The interval had since been widely used in musical genres that have broken with classical tone relationships. In both jazz and Heavy Metal, for example, a number of melody lines are constructed around this association of unbalanced notes. The resulting musical experience for the listener is based on that sense of something incomplete and out of kilter, which challenges not the universal but something unusual in the sound experience. It is precisely this experience that Beer’s installation offered us, with a structure that totally envelops the spectator.

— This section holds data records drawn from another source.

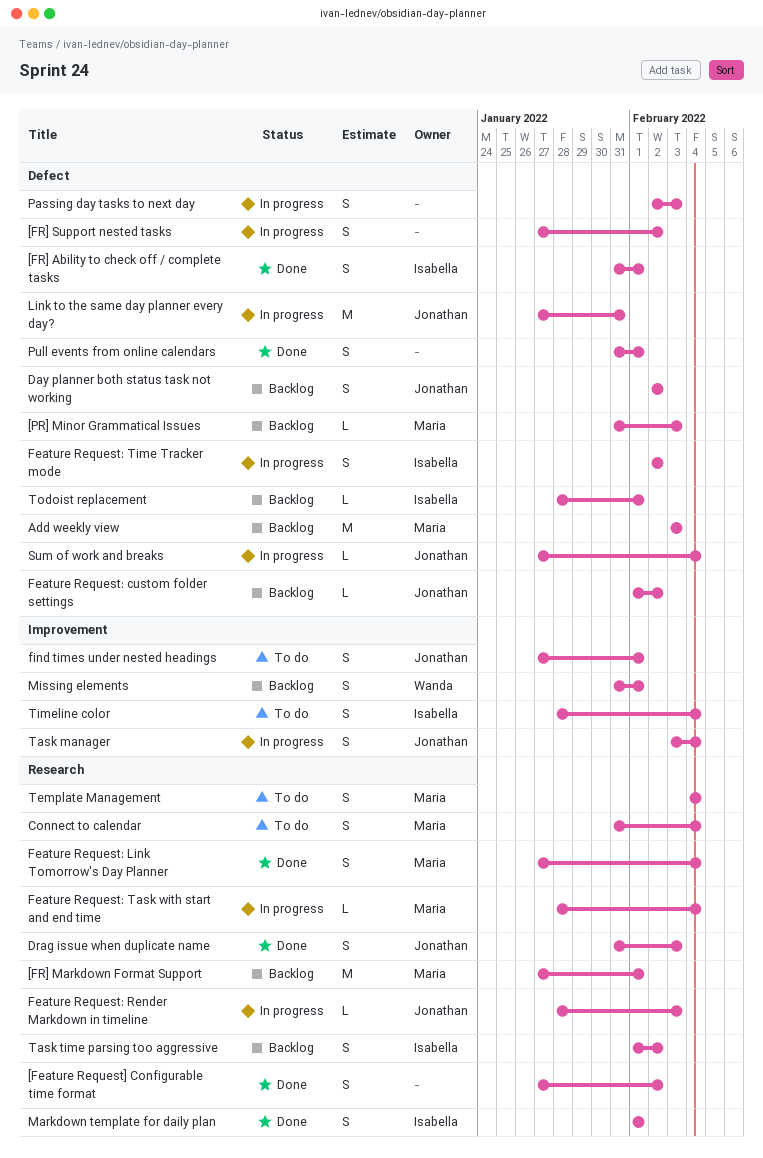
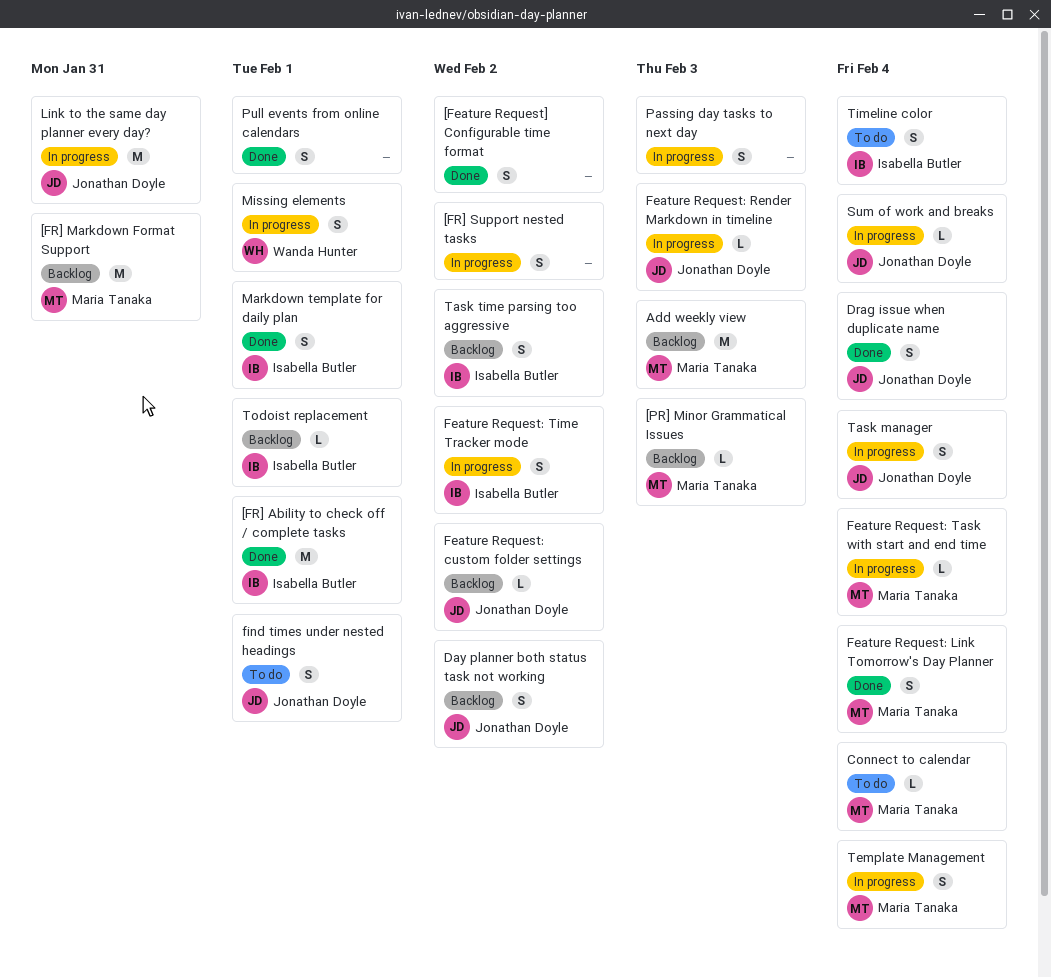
[FR] Ability to check off / complete tasks, estimate: S -> M
[FR] Markdown Format Support, due: Feb 1 -> Jan 31
Connect to calendar, estimate: S -> L
Drag issue when duplicate name, due: Feb 3 -> Feb 4
Missing elements, status: Backlog -> In progress
Template Management, status: To do -> In progress

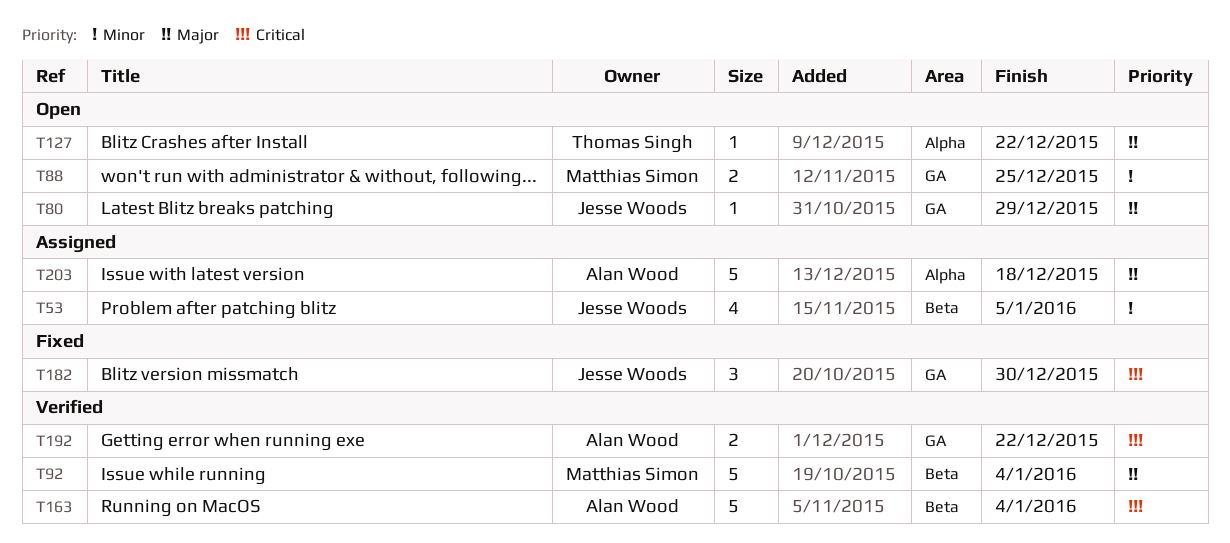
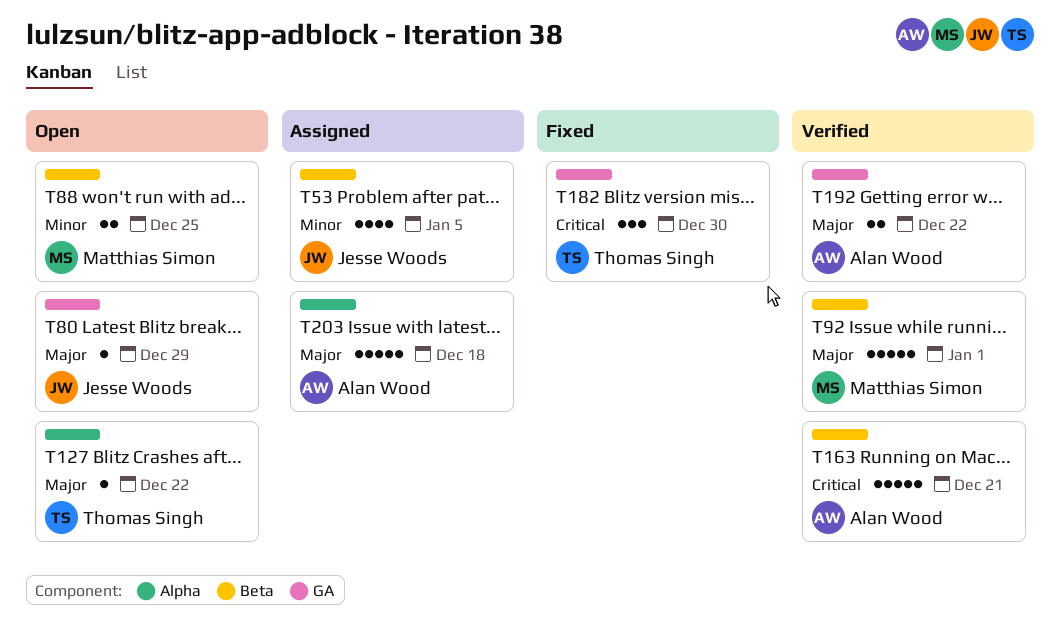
T88, label: GA -> Beta
T92, due: Jan 4 -> Jan 1
T163, due: Jan 4 -> Dec 21
T182, owner: Jesse Woods -> Thomas Singh
T192, priority: Critical -> Major

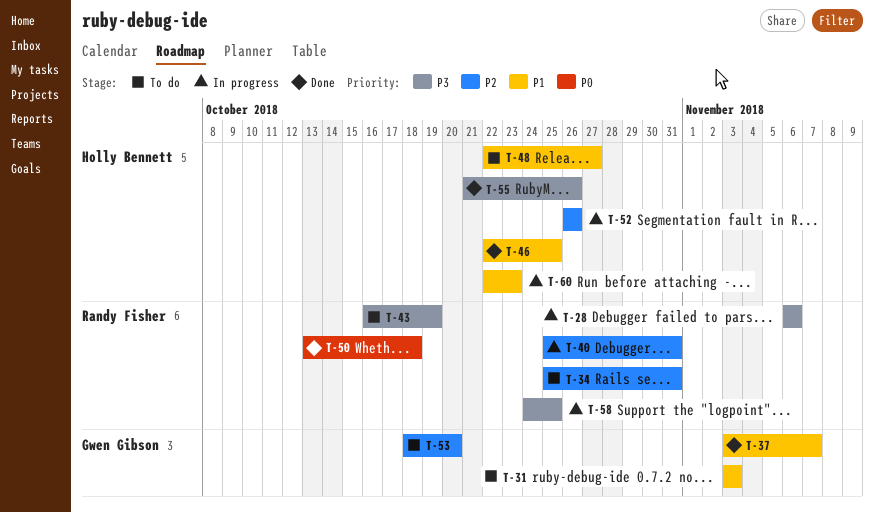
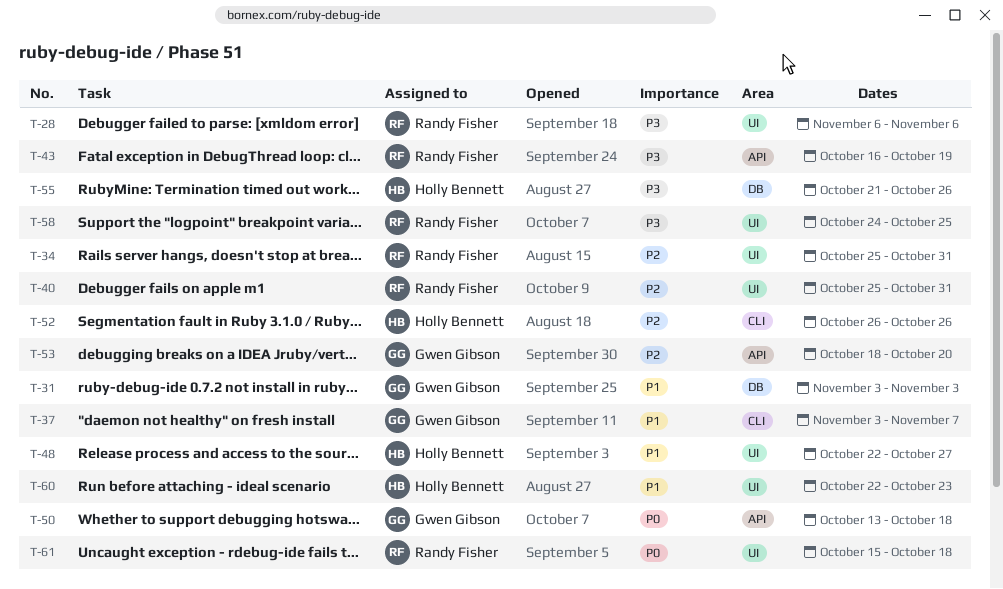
T-46: present -> none
T-50, owner: Randy Fisher -> Gwen Gibson
T-61: none -> present

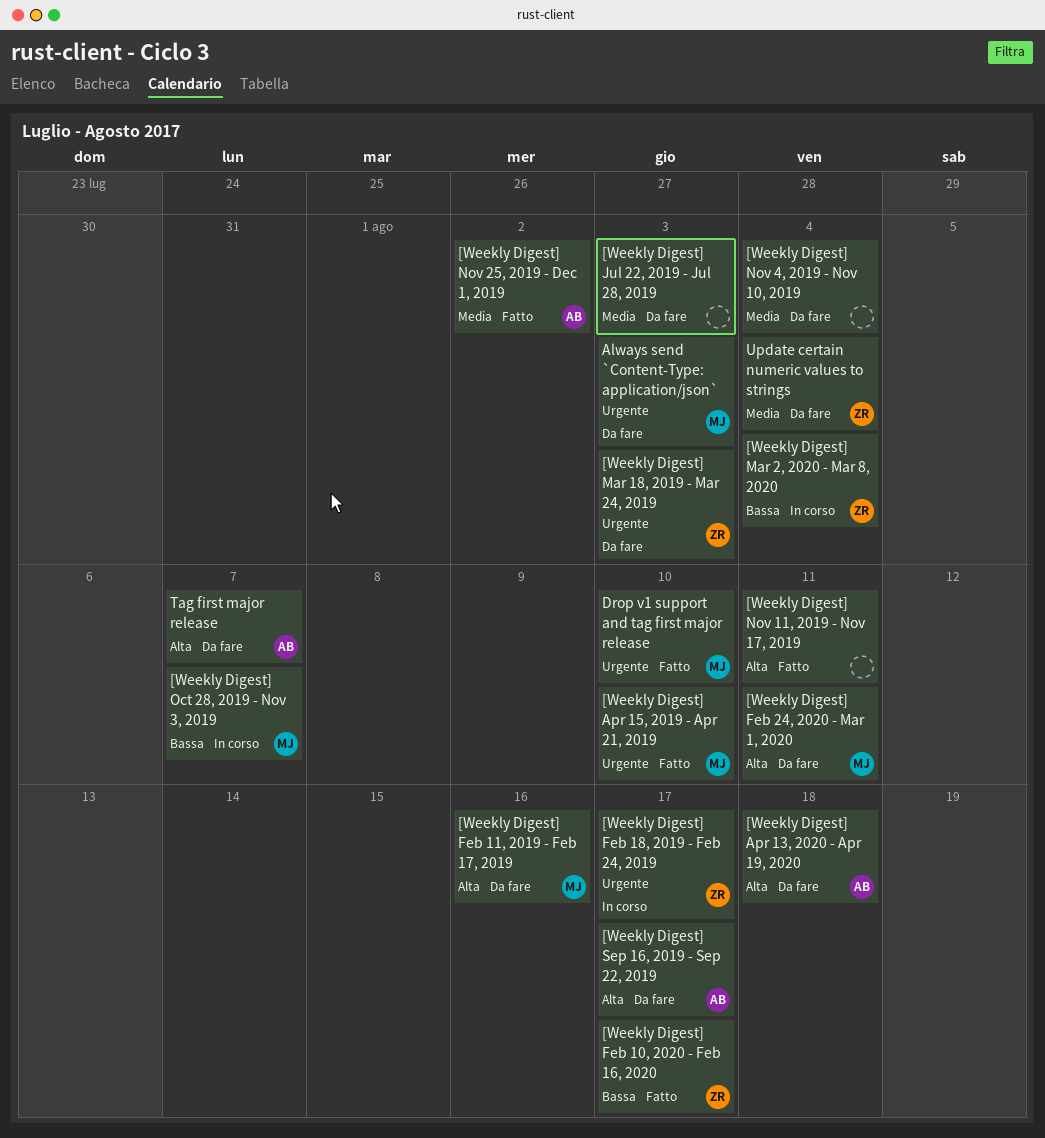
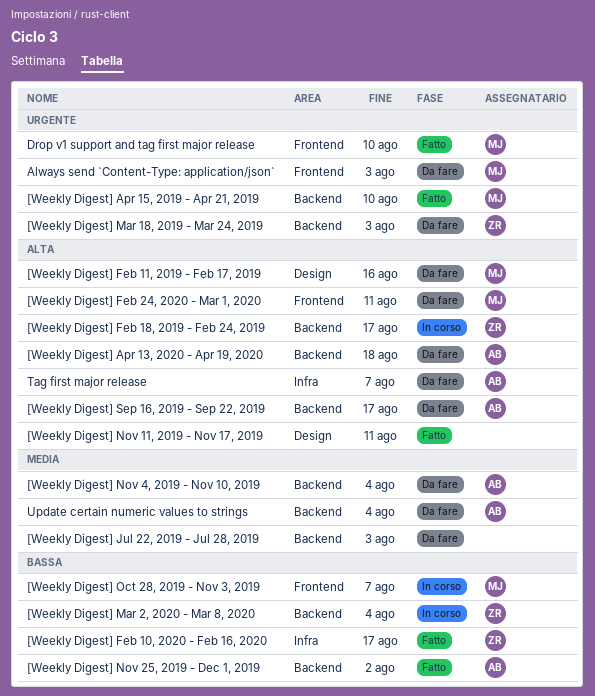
[Weekly Digest] Feb 18, 2019 - Feb 24, 2019, priority: Urgente -> Alta
[Weekly Digest] Nov 25, 2019 - Dec 1, 2019, priority: Media -> Bassa
[Weekly Digest] Nov 4, 2019 - Nov 10, 2019, owner: none -> AB
Update certain numeric values to strings, owner: ZR -> AB

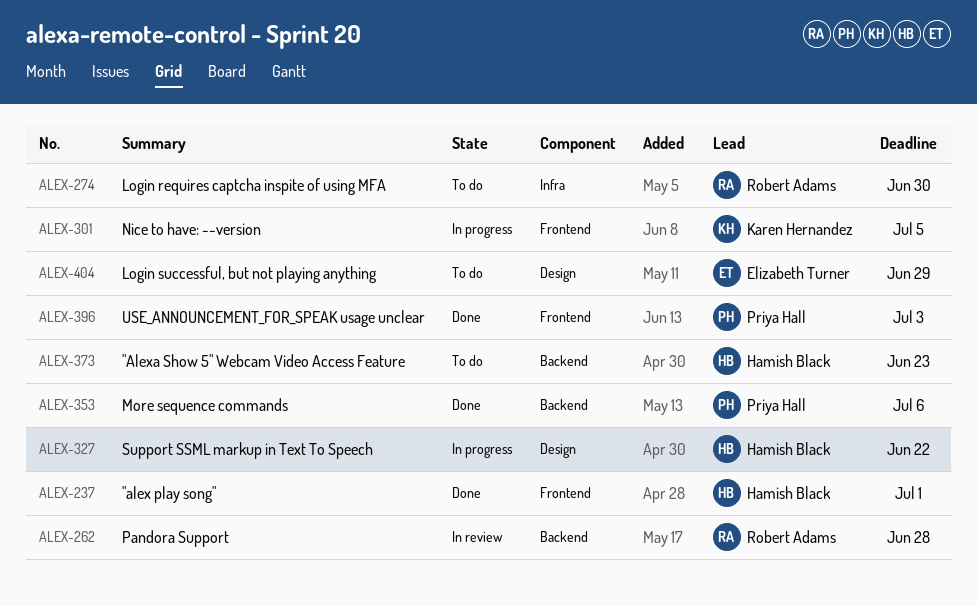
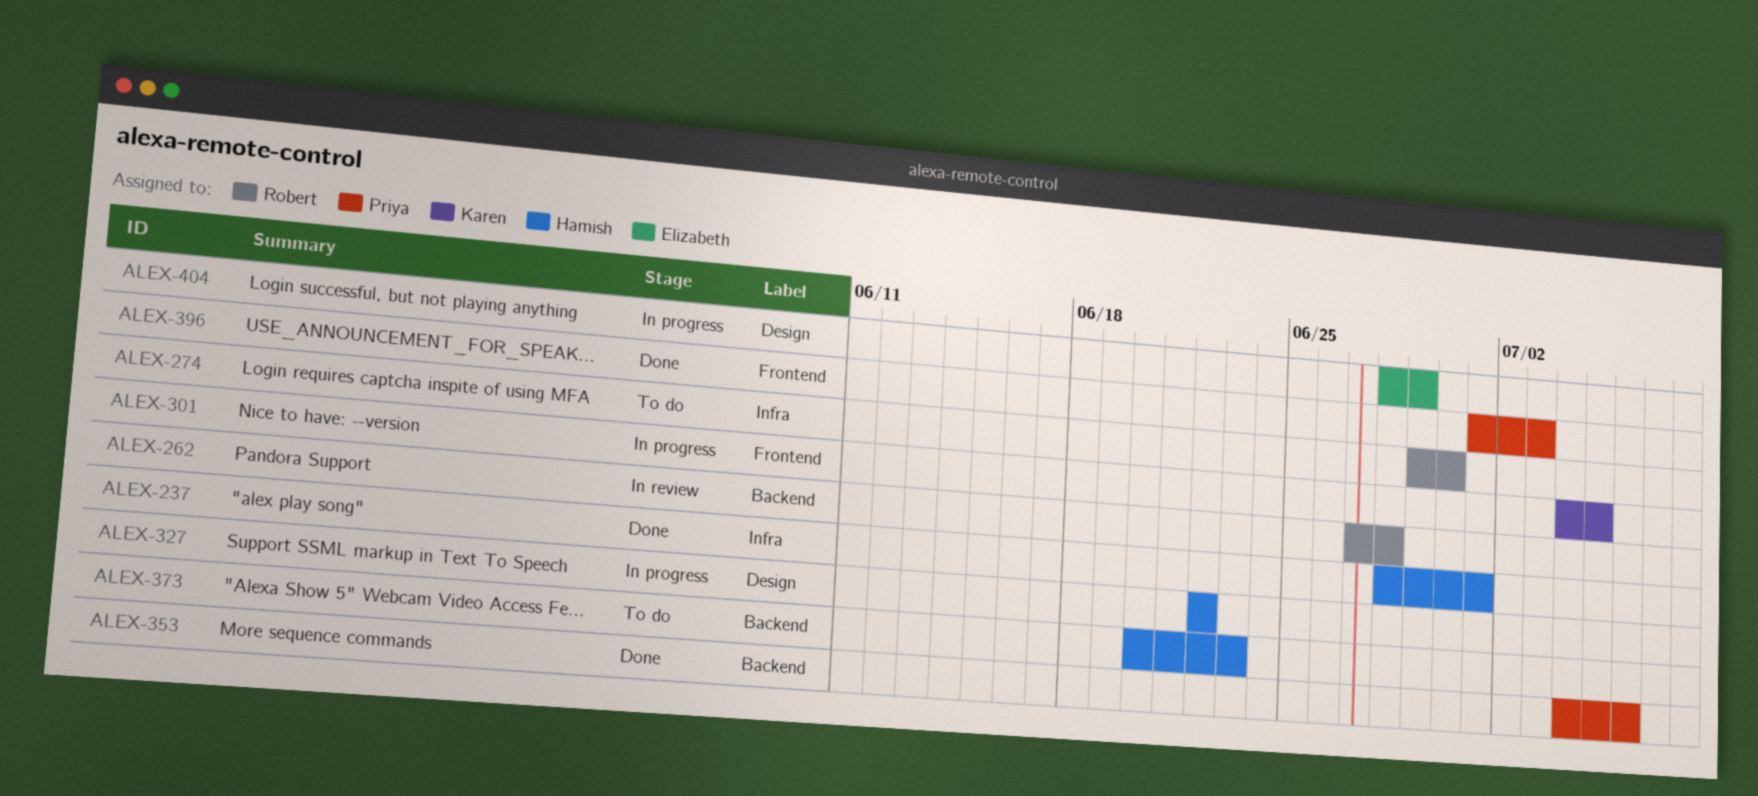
ALEX-237, label: Frontend -> Infra
ALEX-404, status: To do -> In progress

The exhibition also presented Reanimation I (Snow White), which was previewed as part of the Prospectif Cinema programme at the Centre Pompidou. It was a film which, along with several sculptures and installations, translated into disturbing artistic language Beer’s investigation of the tools traditionally used for identifying what people often seek to define as real. By playing around with the notions of presence and absence and interrogating the physical properties of everyday objects, Beer threw doubt on the objectivity of perception. The objects – a pipe, a firearm, railway lines –, which are ordinary and yet mysterious, seem to be possessed of a biographical dimension, partly explicable through the propensity of the human mind to invest inanimate objects and to enrich what Heidegger termed their ‘being-in-the-world’ through the imagination. The particular way in which they related to the wall or the floor, which they gradually merged into, brought added richness to the potential narrative, all of which contributed to an eventual infinite regress of the magic power of those two notes capable of summoning up the Prince of Darkness.